Even when Big Data is drawn down to a usable form which, for lack of a better term, we can call “small data”, the question still remains: “How do I communicate with my users?”

Tables are fine, but they do tend to be hard to deal with regardless of the size of the data sample. Looking at the table below, which is derived from point-of-sale information consisting of millions of rows of data, there is nothing exciting that immediately leaps to mind.

Even when you are motivated to do so, how do you approach reading a table like this without risking a rapid and dramatic loss of interest?

Of course, visualization is often touted as the solution, but is a chart based on these numbers that much better?
While relationships can be drawn out between both the number in the table and bars on this graph, there is still the issue of the level of effort and attention that it takes to pull out the simplest of observations.

So, how about this instead:

Store 9, your sales of Item 6 are far below the other stores in your region. If you are able to up your sales of this product by only 5 units a day, you will be able to increase your profits next month by $1,123. The sales of this product for other stores in your region seem to indicate that this is completely achievable.

Of course, I am cheating here because I am also including data associated with the profit margins of these products that are presented in other tables/charts on other pages not included here. But that is the reality of reports. Also, the message is aimed at a particular store, but isn’t that who should be reading this message anyway? For any pool of data, there are always going to be multiple stakeholders, and they should each be receiving their own targeted messaging.

The point is simple. Data is not the target. Data is not the answer. Data is not the insight.

Rather, data is the enabler for the real target: Insight that is communicated to the right person at the right time, in the right way. And although the above story is short, it is clear, clean and to the point. And it is aimed at a business problem that can be addressed through the appropriate analysis of the data and, just as important, the appropriate communication of the message.

I love Big Data. The move towards Big Data has the potential to change the way we do everything. But the last mile has to be the Story; the Story that communicates what is happening in the world, and what needs to be done to fix the problems and exploit the opportunities that analysis exposes.

Of course, this assumes two things:

1. You have some idea to begin with of what stories you want to tell. If you have no idea of what you want to achieve from your data, the likelihood of getting to something of value is low at best. Of course, there are counter examples to this rule, but they tend to be few and far between. But, if you know what sorts of potential stories there are, what you want to get from the data, then the analysis required to get the insights hidden in it can be focused and effective.

2. You have a technology that allows you to transform that insight at the data level into crisp, clear and focused reports.
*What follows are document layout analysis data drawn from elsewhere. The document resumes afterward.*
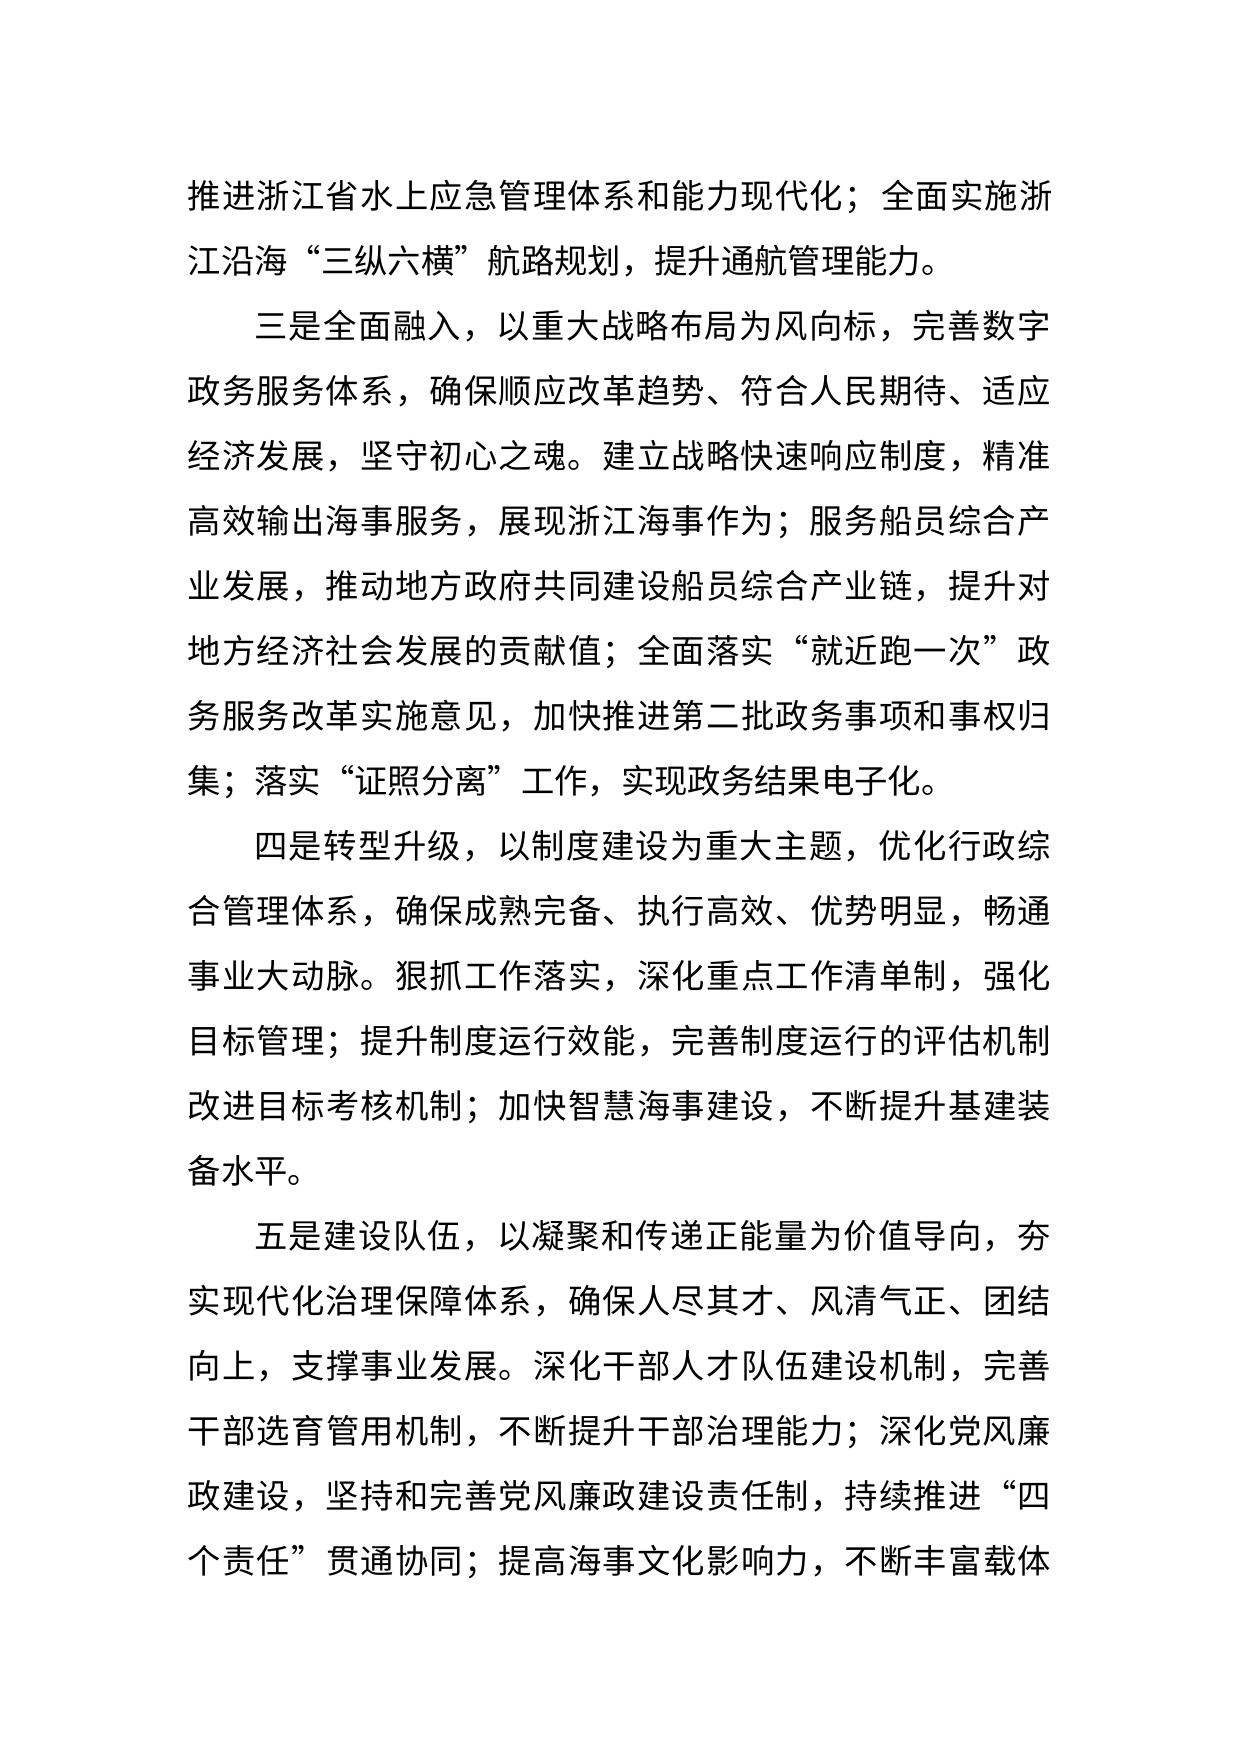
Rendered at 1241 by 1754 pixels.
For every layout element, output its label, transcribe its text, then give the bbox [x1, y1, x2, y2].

text 三是全面融入，以重大战略布局为风向标，完善数字政务服务体系，确保顺应改革趋势、符合人民期待、适应经济发展，坚守初心之魂。建立战略快速响应制度，精准高效输出海事服务，展现浙江海事作为；服务船员综合产业发展，推动地方政府共同建设船员综合产业链，提升对地方经济社会发展的贡献值；全面落实“就近跑一次”政务服务改革实施意见，加快推进第二批政务事项和事权归集；落实“证照分离”工作，实现政务结果电子化。 [187, 292, 1053, 812]
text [187, 1202, 1053, 1592]
text 四是转型升级，以制度建设为重大主题，优化行政综合管理体系，确保成熟完备、执行高效、优势明显，畅通事业大动脉。狠抓工作落实，深化重点工作清单制，强化目标管理；提升制度运行效能，完善制度运行的评估机制，改进目标考核机制；加快智慧海事建设，不断提升基建装备水平。 [187, 812, 1053, 1202]
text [187, 162, 1053, 292]
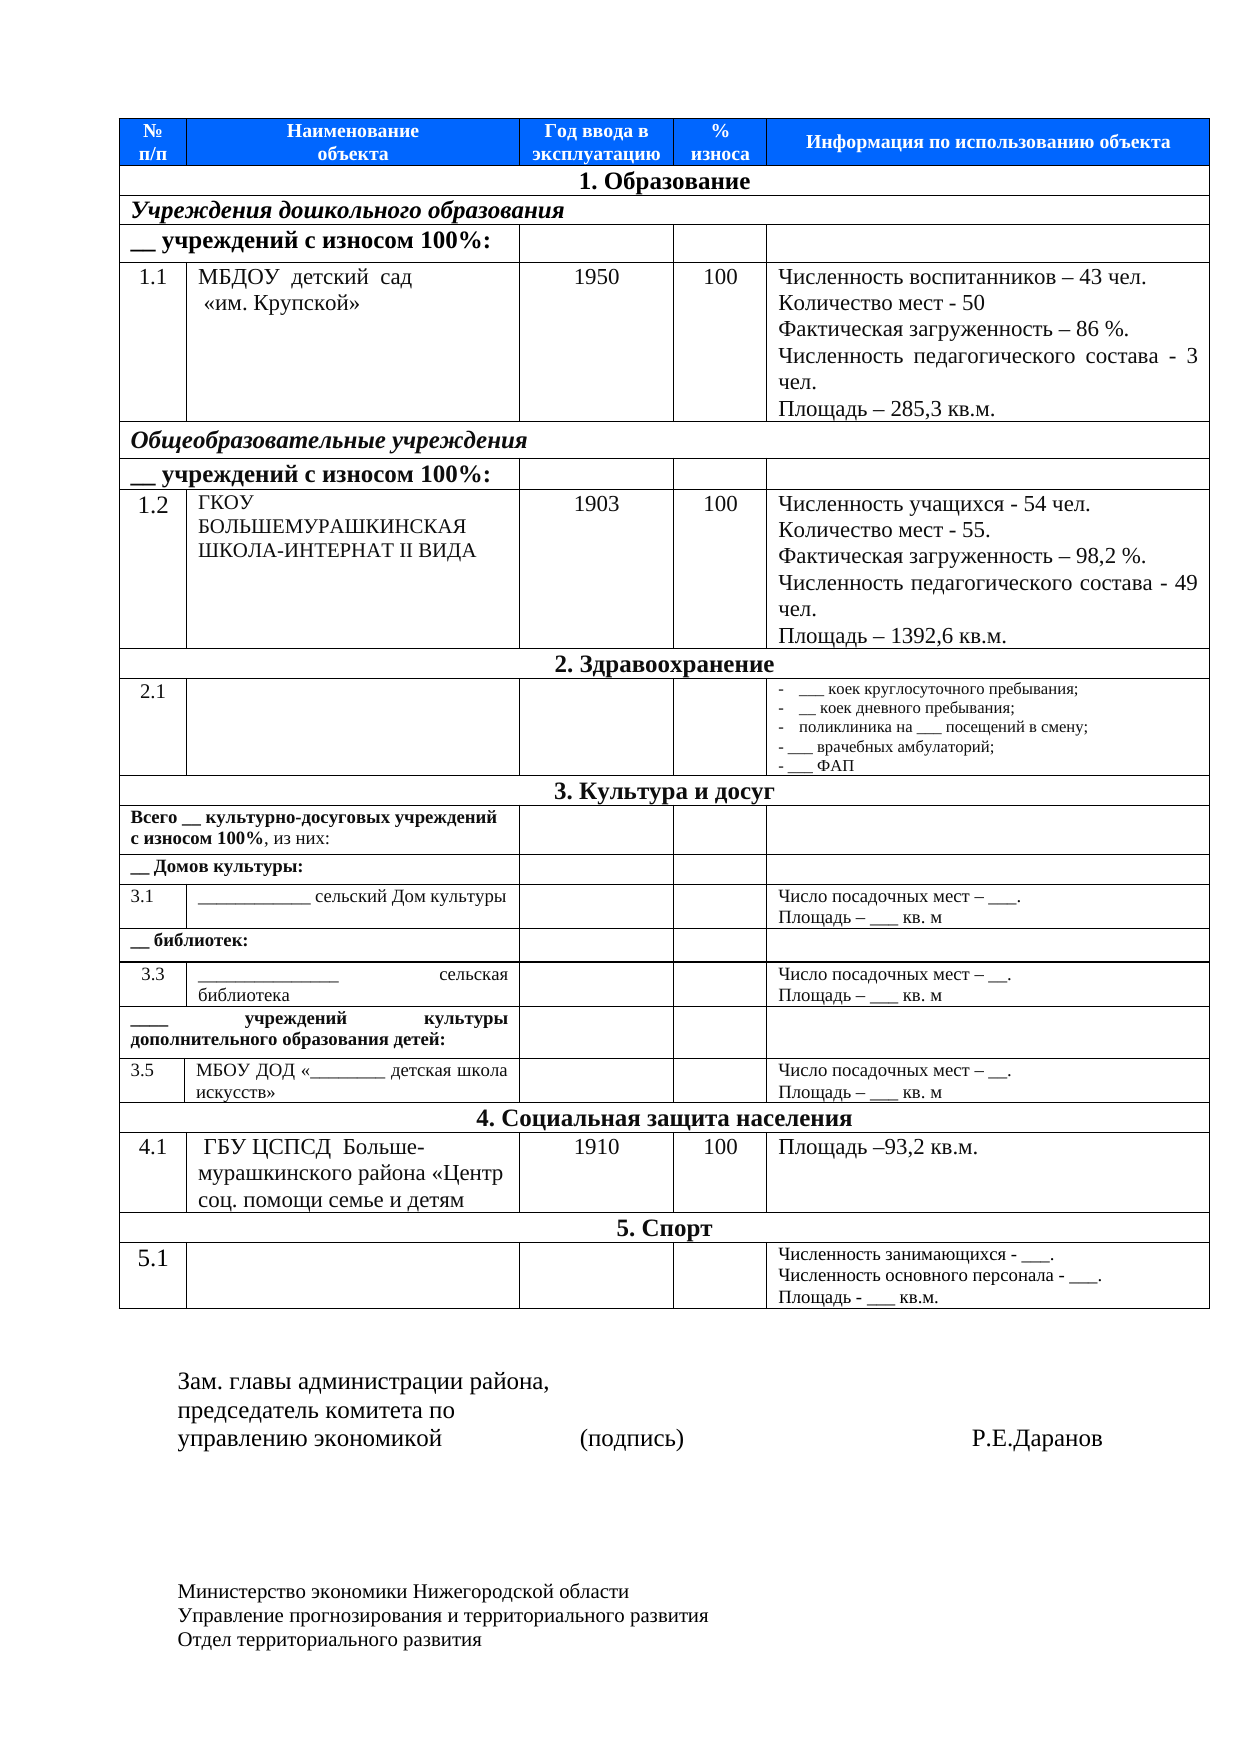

As Narrative Science has demonstrated, this capability is not only possible, but is actually practical at a level that enables the generation of stories from data at tremendous scale. Going from data, to insight, to 10,000 individuated reports on a daily basis is not an idea, but a reality.

So, while the Story is the last mile in Big Data, it is also the first step. Knowing the stories you want to tell gives you the focus to do the analysis that will allow you to tell them. With the Story, Big Data becomes the transformational force that we all want it to be.